# Lab 03: Linear and logistic regressions

The goal of this lab is to explore linear and logistic regression, implement them yourself and learn to use their respective scikit-learn implementation.

Let us start by loading some of the usual librairies

import pandas as pd
%pylab inline

1. Linear regression

We will now implement a linear regression, first using the closed form solution, and second with our gradient descent.

1.1 Linear regression data

Our first data set regards the quality ratings of a white vinho verde. Each wine is described by a number of physico-chemical descriptors such as acidity, sulfur dioxide content, density or pH.
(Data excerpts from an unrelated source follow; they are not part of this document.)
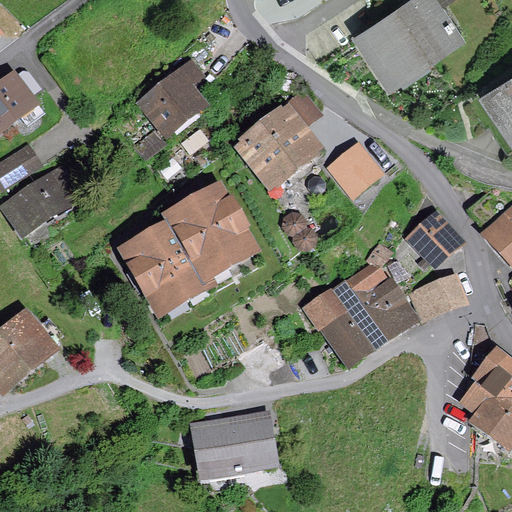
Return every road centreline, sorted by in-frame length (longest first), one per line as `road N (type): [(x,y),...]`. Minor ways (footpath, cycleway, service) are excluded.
road 1 (residential): [(491,303),(323,386),(197,403),(93,376),(0,413)]
road 2 (residential): [(356,110),(415,160),(466,233),(491,303)]
road 3 (residential): [(356,110),(511,184)]
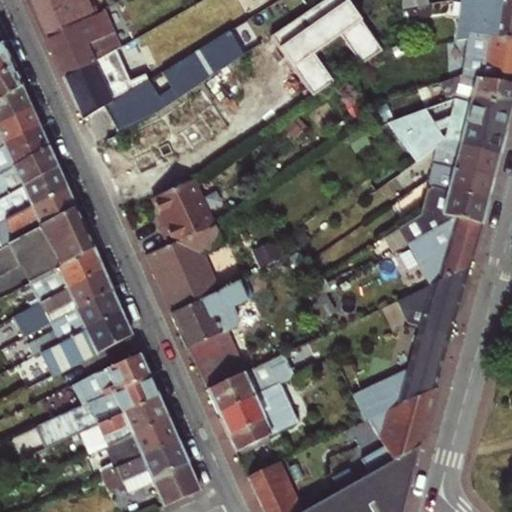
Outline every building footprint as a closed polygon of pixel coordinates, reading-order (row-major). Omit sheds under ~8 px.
[(30,0),(47,37),(92,15),(86,0),(30,0)] [(470,32),(489,35),(511,38),(511,0),(461,0),(456,40),(468,38),(470,32)] [(47,37),(64,75),(94,62),(123,45),(103,9),(92,15),(47,37)] [(234,29),(247,49),(259,41),(246,21),(234,29)] [(122,95),(104,106),(118,131),(159,113),(245,54),(230,29),(160,72),(169,87),(155,96),(146,81),(132,89),(122,95)] [(511,82),(511,38),(489,35),(470,32),(468,38),(463,75),(473,76),(483,78),(511,82)] [(0,74),(13,67),(3,43),(0,45),(0,74)] [(224,71),(240,97),(262,83),(246,58),(224,71)] [(83,119),(85,118),(97,111),(104,106),(122,95),(132,89),(123,71),(102,80),(94,62),(64,75),(83,119)] [(0,99),(22,87),(13,67),(0,74),(0,99)] [(461,74),(457,95),(511,108),(511,82),(483,78),(473,76),(463,75),(461,74)] [(0,122),(31,105),(22,87),(0,99),(0,122)] [(500,155),(511,108),(457,95),(455,101),(451,118),(434,124),(426,111),(387,124),(391,180),(443,142),(439,135),(448,131),(445,141),(500,155)] [(0,148),(40,126),(31,105),(0,122),(0,148)] [(108,136),(113,148),(141,136),(135,124),(108,136)] [(12,167),(49,146),(40,126),(0,148),(0,155),(6,152),(12,167)] [(113,148),(118,161),(146,148),(141,136),(113,148)] [(440,162),(495,176),(500,155),(445,141),(440,162)] [(0,197),(57,166),(49,146),(12,167),(0,173),(0,197)] [(488,202),(495,176),(440,162),(436,161),(430,186),(488,202)] [(0,222),(66,186),(57,166),(0,197),(0,222)] [(398,202),(413,191),(405,177),(389,187),(398,202)] [(162,229),(168,245),(214,225),(194,181),(154,199),(160,213),(167,227),(162,229)] [(439,227),(456,217),(482,224),(488,202),(430,186),(428,185),(421,220),(399,233),(406,246),(439,227)] [(76,207),(66,186),(0,222),(0,244),(2,248),(76,207)] [(76,207),(2,248),(0,249),(0,277),(21,265),(30,282),(94,247),(76,207)] [(156,215),(162,229),(167,227),(160,213),(156,215)] [(439,227),(406,246),(418,267),(428,285),(450,275),(470,265),(482,224),(456,217),(439,227)] [(173,312),(218,290),(202,254),(223,244),(214,225),(168,245),(147,254),(173,312)] [(406,246),(389,256),(401,277),(418,267),(406,246)] [(30,282),(21,288),(32,308),(40,303),(104,270),(94,247),(30,282)] [(428,285),(397,300),(408,323),(420,326),(450,335),(470,265),(450,275),(428,285)] [(71,301),(76,309),(112,290),(104,270),(40,303),(46,314),(71,301)] [(247,300),(238,280),(218,290),(173,312),(171,313),(206,390),(246,371),(227,331),(237,326),(239,318),(234,307),(247,300)] [(313,291),(316,295),(328,289),(325,284),(313,291)] [(31,322),(46,314),(40,303),(32,308),(28,310),(26,311),(31,322)] [(121,311),(42,351),(55,375),(133,335),(121,311)] [(351,393),(364,421),(369,419),(434,388),(450,335),(420,326),(408,369),(351,393)] [(325,334),(295,348),(299,359),(330,344),(325,334)] [(140,354),(72,384),(81,405),(150,375),(140,354)] [(206,390),(217,412),(279,383),(293,376),(282,354),(246,371),(206,390)] [(217,412),(236,451),(297,423),(279,383),(217,412)] [(418,445),(434,388),(369,419),(384,445),(358,459),(369,473),(418,445)] [(159,396),(84,431),(92,452),(168,417),(159,396)] [(168,417),(92,452),(101,474),(178,440),(168,417)] [(199,490),(178,440),(101,474),(108,492),(125,485),(129,492),(150,482),(161,506),(199,490)] [(401,511),(418,446),(418,445),(369,473),(355,481),(341,489),(312,505),(315,511),(401,511)] [(279,460),(247,475),(265,511),(300,511),(304,510),(279,460)] [(341,489),(355,481),(348,468),(333,476),(341,489)]
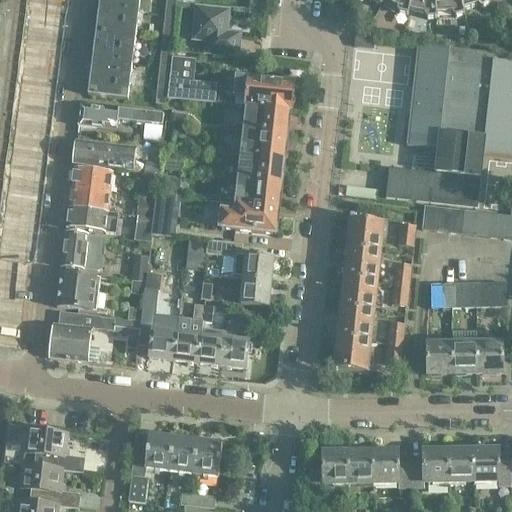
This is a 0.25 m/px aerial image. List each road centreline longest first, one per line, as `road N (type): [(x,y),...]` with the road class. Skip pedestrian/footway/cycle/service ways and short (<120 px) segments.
road 1 (residential): [(297,413),(335,44),(298,34),(287,22),(289,0)]
road 2 (residential): [(77,0),(29,384)]
road 3 (residential): [(297,413),(511,411)]
road 4 (residential): [(119,397),(297,413)]
road 5 (residential): [(0,122),(15,0)]
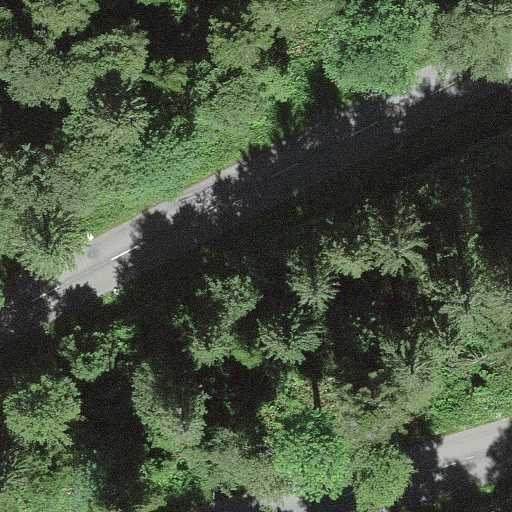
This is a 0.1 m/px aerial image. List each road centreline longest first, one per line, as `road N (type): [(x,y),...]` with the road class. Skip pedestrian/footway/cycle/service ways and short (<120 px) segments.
road 1 (tertiary): [(0,346),(205,226),(511,82)]
road 2 (tertiary): [(511,459),(317,511)]
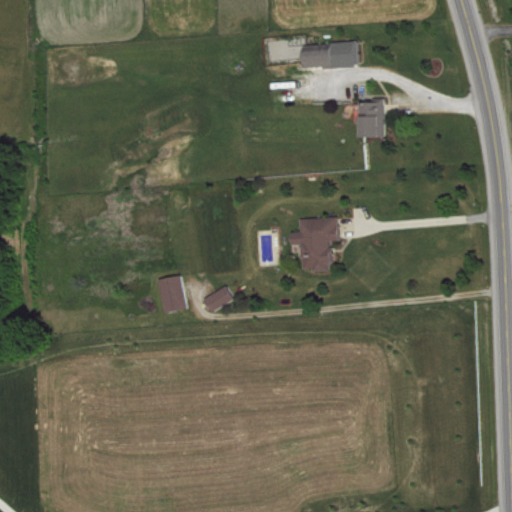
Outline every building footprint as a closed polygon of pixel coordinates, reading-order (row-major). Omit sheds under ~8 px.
[(360,63),(359,42),(304,45),(305,66),(360,63)] [(387,99),(362,99),(361,135),(386,136),(387,99)] [(304,216),(304,230),(295,230),(295,243),(305,243),(306,268),(335,268),(335,239),(342,239),(341,216),(304,216)] [(168,311),(190,306),(183,273),(161,278),(168,311)] [(216,310),(237,297),(229,284),(208,297),(216,310)]
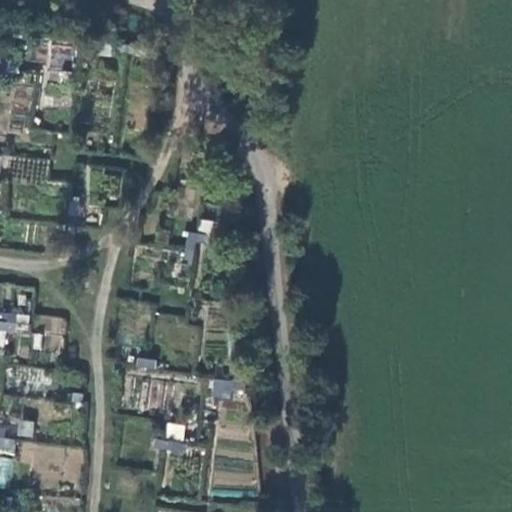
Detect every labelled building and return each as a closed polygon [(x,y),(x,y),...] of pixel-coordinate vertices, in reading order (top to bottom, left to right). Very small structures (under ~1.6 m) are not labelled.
[(122,49),(140,51),(141,43),(124,40),(122,49)] [(0,75),(8,76),(11,58),(0,56),(0,75)] [(197,223),(203,156),(179,155),(174,222),(197,223)] [(70,231),(79,232),(82,212),(72,211),(70,231)] [(191,248),(201,249),(202,240),(211,241),(212,230),(194,228),(191,248)] [(0,342),(9,343),(11,330),(19,331),(21,313),(11,311),(10,319),(4,318),(4,320),(2,320),(1,326),(0,326),(0,342)] [(141,365),(159,367),(160,357),(143,354),(141,365)] [(10,367),(9,389),(49,390),(50,368),(10,367)] [(216,392),(235,396),(237,377),(218,375),(216,392)] [(87,394),(78,393),(77,402),(86,403),(87,394)] [(0,434),(0,443),(9,444),(11,426),(1,424),(0,434)] [(158,446),(177,448),(178,439),(160,437),(158,446)] [(0,486),(8,488),(13,459),(0,456),(0,486)] [(15,511),(32,511),(33,511),(25,510),(26,501),(17,500),(15,511)]
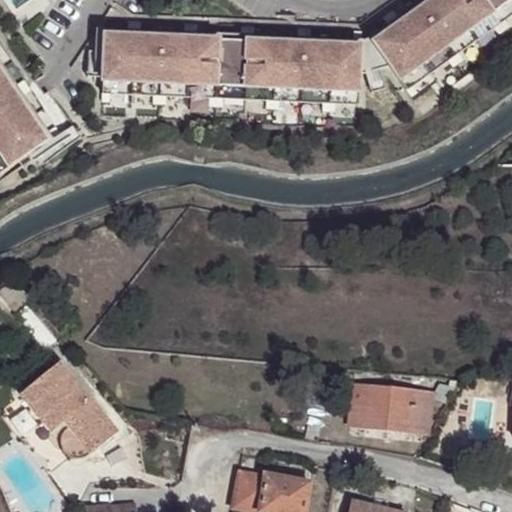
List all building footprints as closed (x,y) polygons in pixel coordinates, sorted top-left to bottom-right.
[(511,0),(423,0),(369,39),(405,90),(511,13),(511,0)] [(359,42),(105,31),(102,92),(358,104),(359,42)] [(0,62),(19,91),(28,84),(0,42),(0,62)] [(0,62),(0,173),(52,138),(19,91),(0,62)] [(28,84),(19,91),(52,138),(61,132),(38,99),(28,84)] [(38,99),(61,132),(71,124),(49,92),(38,99)] [(84,459),(97,450),(97,451),(118,435),(60,364),(21,396),(52,435),(72,419),(76,423),(63,435),(61,440),(61,449),(64,455),(68,458),(73,460),(77,461),(84,459)] [(433,401),(447,405),(460,383),(450,382),(448,388),(440,386),(433,401)] [(350,430),(408,435),(409,432),(425,433),(424,437),(429,437),(432,403),(412,401),(413,391),(354,386),(350,430)] [(412,401),(432,403),(433,393),(413,391),(412,401)] [(304,511),(310,485),(239,472),(233,510),(246,511),(304,511)]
# load the regression task data
wine_data = pd.read_csv('data/winequality-white.csv', sep=";")
wine_data.head(5)

# Load the data into X and y data arrays
X_regr = wine_data.drop(['quality'], axis=1).values
y_regr = wine_data['quality'].values

# Standardize the data
from sklearn import preprocessing
sc = preprocessing.StandardScaler()
sc.fit(X_regr)
X_regr = sc.transform(X_regr)

1.2 Cross-validation

Let us create a cross-validation utility function (similar to what we have done in Lab 3, but for regression).

# set up folds for cross_validation
from sklearn import model_selection
folds_regr = model_selection.KFold(n_splits=10, shuffle=True)

def cross_validate_regr(design_matrix, labels, regressor, cv_folds):
    """ Perform a cross-validation and returns the predictions.
    
    Parameters:
    -----------
    design_matrix: (n_samples, n_features) np.array
        Design matrix for the experiment.
    labels: (n_samples, ) np.array
        Vector of labels.
    regressor:  Regressor instance; must have the following methods:
        - fit(X, y) to train the regressor on the data X, y
        - predict(X) to apply the trained regressor to the data X and return estimates 
    cv_folds: sklearn cross-validation object
        Cross-validation iterator.
        
    Returns:
    -------
    pred: (n_samples, ) np.array
        Vectors of predictions (same order as labels).
    """
    pred = np.zeros(labels.shape)
    for tr, te in cv_folds:
        regressor.fit(design_matrix[tr,:], labels[tr])
        pred[te] = (regressor.predict(design_matrix[te,:]))
    return pred

1.3 Linear regression with scikit-learn

Question Cross-validate scikit-learn's linear_model.LinearRegression on your data.

from sklearn import linear_model

# Initialize a LinearRegression model
regr = # TODO

# Cross-validate it
pred = # TODO

from sklearn import metrics
print("Mean squared error: %.3f" % metrics.mean_squared_error(y_regr, pred))

2. Logistic regression

We will now implement a linear regression, first using the closed form solution, and second with our gradient descent.

2.1 Logistic regression data

Our second data set comes from the world of bioinformatics. In this data set, each observation is a tumor, and it is described by the expression of 3,000 genes. The expression of a gene is a measure of how much of that gene is present in the biological sample. Because this affects how much of the protein this gene codes for is produced, and because proteins dictacte what cells can do, gene expression gives us valuable information about the tumor. In particular, the expression of the same gene in the same individual is different in different tissues (although the DNA is the same): this is why blood cells look different from skin cells. In our data set, there are two types of tumors: breast tumors and ovary tumors. Let us see if gene expression can be used to separate them!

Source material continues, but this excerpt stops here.